» **Selected extract**
______________________________

Because there is not yet a vaccine, and because sufficient care for infected people must be guaranteed, the infection rate is now regulated.
This is now done by a series of measures, which limit the freedom of movement of citizens.
As an emergency measure, this is understandable, but the duration of this intervention must be kept as short as possible, also to limit damage to the economy.
Prime Minister Rutte of the Netherlands spoke a few days ago about an intelligent lockdown, in the Netherlands. However, this lockdown is not that intelligent at all.
For example, because testing has a low priority, it is not clear who is already immune. Consequently a (growing) part of the population is unnecessarily locked-down, and limited in its freedom movement. People who are immune can get back to work.
It is important that this changes as soon as possible.
The Dutch government now seems to be mainly preoccupied with the attention that acute problems require in this crisis, such as the timely availability of intensive care capacity. These type of problems can be avoided, but then a different approach to the crisis is required.

______________________________

Page-level text extractions
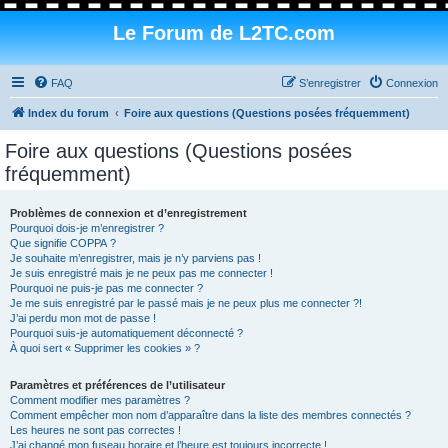
Le Forum de L2TC.com
FAQ
S’enregistrer
Connexion
Index du forum
Foire aux questions (Questions posées fréquemment)
Foire aux questions (Questions posées
fréquemment)
Problèmes de connexion et d’enregistrement
Pourquoi dois-je m’enregistrer ?
Que signifie COPPA ?
Je souhaite m’enregistrer, mais je n’y parviens pas !
Je suis enregistré mais je ne peux pas me connecter !
Pourquoi ne puis-je pas me connecter ?
Je me suis enregistré par le passé mais je ne peux plus me connecter ?!
J’ai perdu mon mot de passe !
Pourquoi suis-je automatiquement déconnecté ?
À quoi sert « Supprimer les cookies » ?
Paramètres et préférences de l’utilisateur
Comment modifier mes paramètres ?
Comment empêcher mon nom d’apparaître dans la liste des membres connectés ?
Les heures ne sont pas correctes !
J’ai changé mon fuseau horaire et l’heure est toujours incorrecte !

______________________________

» **List of tasks**
A – According to the commentary on the Dutch lockdown, what results from the low priority given to testing? List each one.
B – Resume the commentary on the Dutch lockdown, picking up right after its final sentence.

» **Written answers**
A –
- It is not clear who is already immune.
- A (growing) part of the population is unnecessarily locked down.
- That part of the population is limited in its freedom of movement.

B –
This is a typical pitfall in crisis management: Constant firefighting. Therefore, there is now a lack of overview and timely action.
To get a handle on the crisis, a number of things need to be better organized and managed differently. There must be a national strategy, for example. That is a government’s management tool.
Such a strategy prevents the cabinet from being preoccupied with firefighting, and creates more overview and structure. This crises takes a long time to resolve. The economic fall-out, international coordination also require attention.